Evaluation of Denoising Methods for ADC Accuracy on Low-Field MR-Linac Diffusion-Weighted Imaging
Abstract
Purpose
We compared denoising methods for Diffusion-Weighted Imaging (DWI) of phantoms acquired on a low-field MR-Linac to determine which method best preserves Apparent Diffusion Coefficient (ADC) accuracy and image feature detection. Our goal was to quantify image improvement for future denoising implementation on thoracic and pelvic DWI, which often has a low signal-to-noise ratio.
Methods
A QAlibreMD and Magphan phantoms were imaged on a 0.35T MR-Linac using 1 and 8 averages, respectively, and 16 averages. Low average DW images were denoised with Total Variation (TV) and Wavelet from scikit-image, and Non-Local Means (NLM), and Marcenko-Pastur PCA (MPPCA) from DIPY. ADC maps were calculated using a mono-exponential fit. Mean ADC values were measured in 13 regions of interest (vials with varying PVP concentration) on the diffusion phantom and compared to scanner ADC maps acquired with 16 averages. MagPhan mimicked the size and shape of a human torso, and provided measurements of the number of spheres detected, FWHM of the Point Spread Function (PSF), and 10-90% Edge Spread Function (ESF) values.
Results
For QAlibre vials, mean ADC values were preserved within 2% of the 16 average reference for all methods except TV, which underestimated ADC by 43-88%. NLM showed the best ADC conservation. TV and NLM produced the lowest standard deviation, corresponding to the greatest noise reduction. Sphere detection in the MagPhan ADC maps increased with TV and MPPCA (399 and 389, respectively), while NLM detected only 365 spheres.
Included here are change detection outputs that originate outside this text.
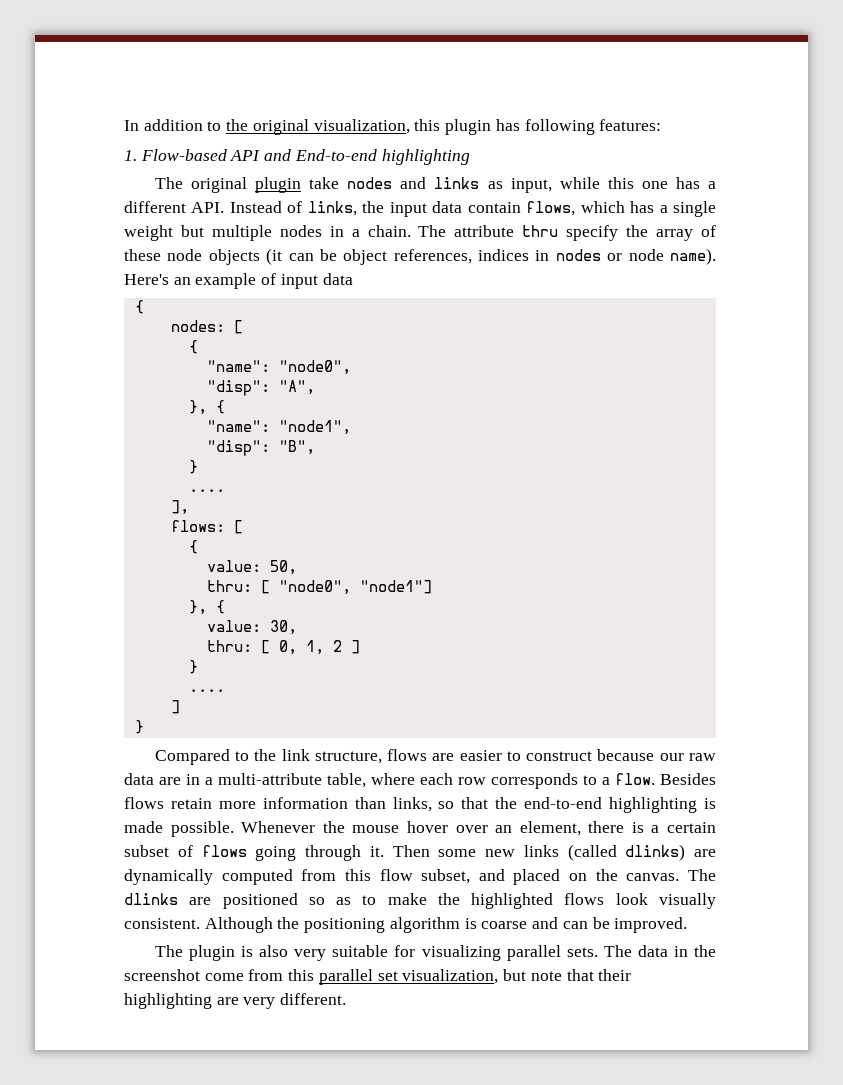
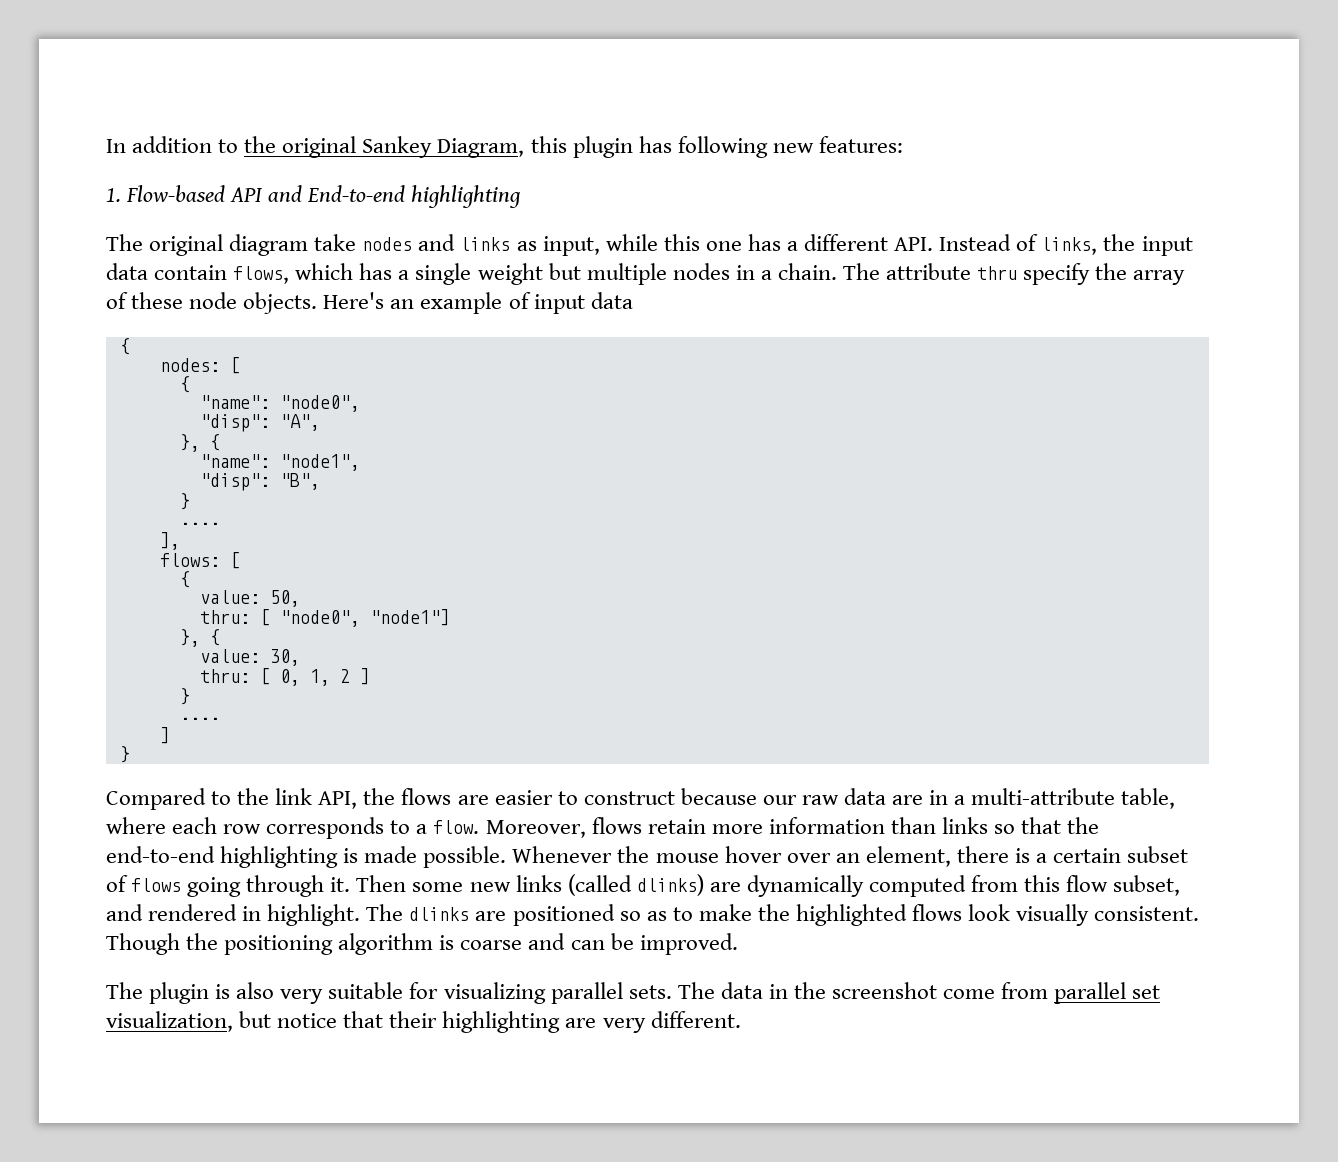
[313,119,410,134] visualization, -> [362,136,525,158] Sankey Diagram,
(595, 127) none -> [772,143,814,153] new
[255,177,302,193] plugin -> [229,234,309,256] diagram
[208,248,717,265] objects (it can be object references, indices in nodes or node name). -> [243,292,318,314] objects.
[314,751,382,764] structure, -> [318,788,396,809] API, the
[660,773,716,785] Besides -> [485,820,586,838] Moreover,
[392,797,432,812] links, -> [941,817,988,834] links
[513,869,680,885] placed on the canvas. -> [148,904,361,926] rendered in highlight.
[204,917,273,933] Although -> [106,933,180,955] Though
[288,969,315,981] this -> (1049, 990) none
[530,971,562,981] note -> [277,1013,338,1028] notice

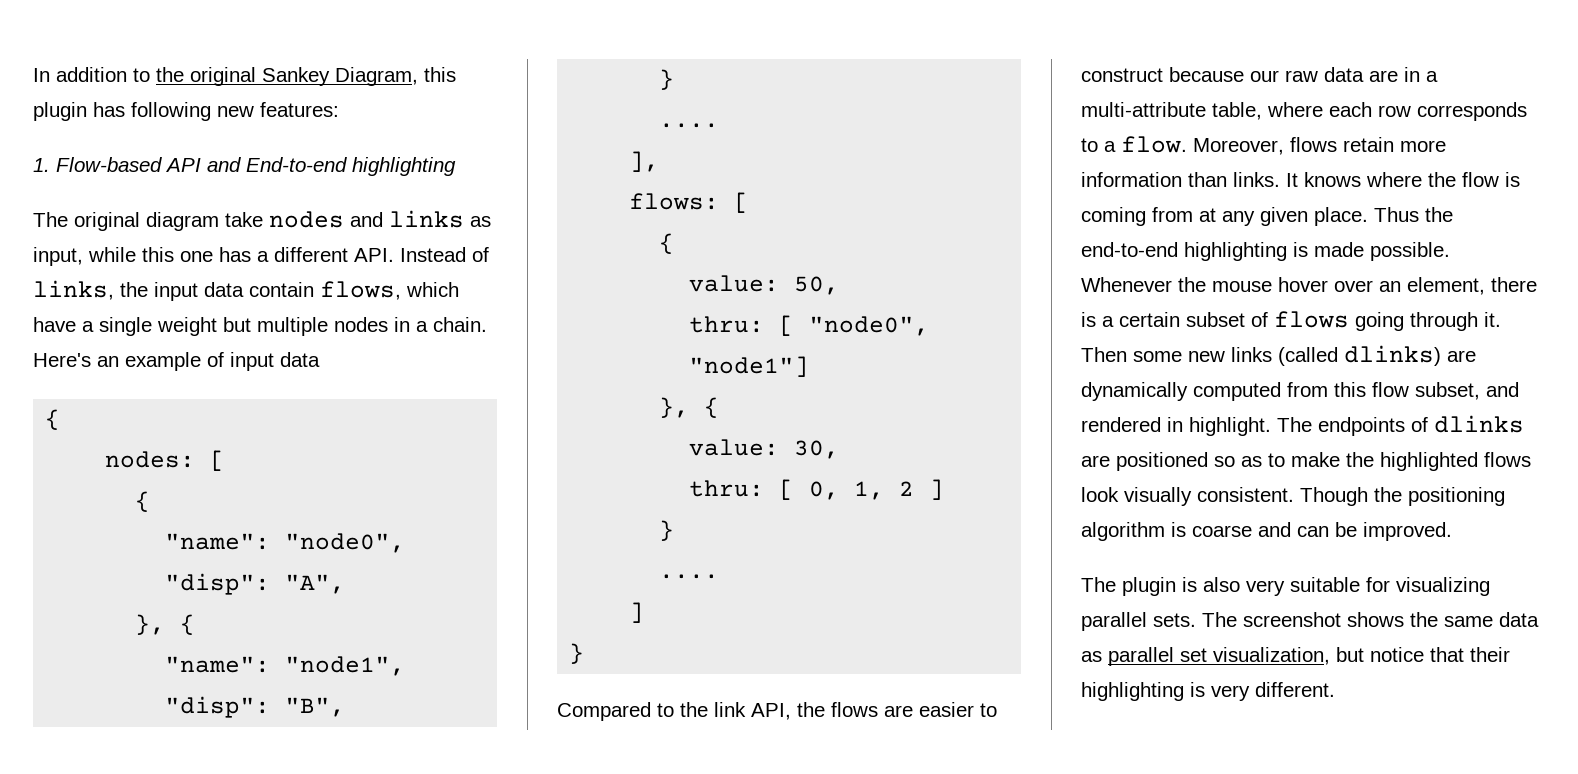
[359,263,393,280] has -> [33,317,76,332] have
[843,263,1186,285] [106,292,318,314] The attribute thru specify the array of these node objects. -> (487, 324) none
[941,817,1062,834] links so that -> [1233,172,1520,187] [1081,207,1419,226] links. It knows where the flow is coming from at any given place. Thus
(404, 912) none -> [1318,417,1428,436] endpoints of
[720,982,1049,999] data in the screenshot come from -> [1243,612,1539,627] [1081,651,1102,662] screenshot shows the same data as
[565,1018,597,1028] are -> [1190,682,1205,697] is

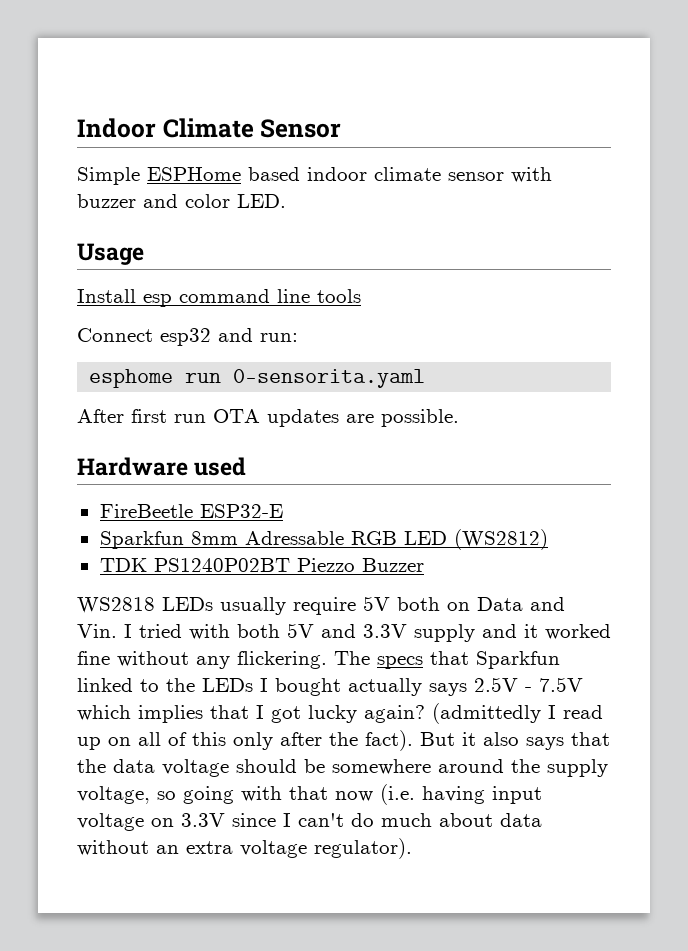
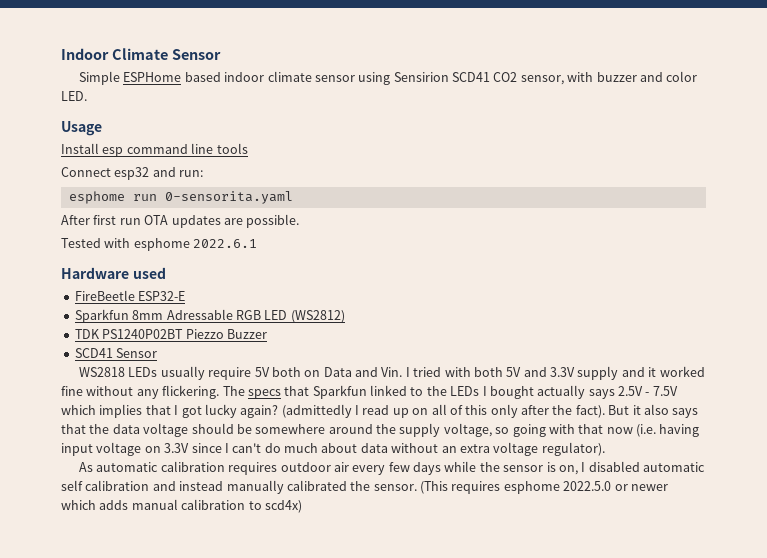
(504, 176) none -> [358,72,564,85] using Sensirion SCD41 CO2 sensor,
(459, 418) none -> [61,238,258,251] // Tested with esphome 2022.6.1
(424, 565) none -> [74,348,158,358] // SCD41 Sensor
(412, 848) none -> [79,461,706,475] [61,480,668,494] [61,499,302,513] // As automatic calibration requires outdoor air every few days while the sensor is on, I disabled automatic self calibration and instead manually calibrated the sensor. (This requires esphome 2022.5.0 or newer which adds manual calibration to scd4x)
The ESF and PSF, which quantify image clarity in terms of edge sharpness and point blurriness, improved most with MPPCA. TV and wavelet methods exhibited little improvement.
Conclusion
Phantom testing revealed that MPPCA performed best in yielding accurate ADC maps and improving feature detectability, with NLM demonstrating comparable results. TV and wavelet were discarded due to inconsistent ADC and high noise, respectively.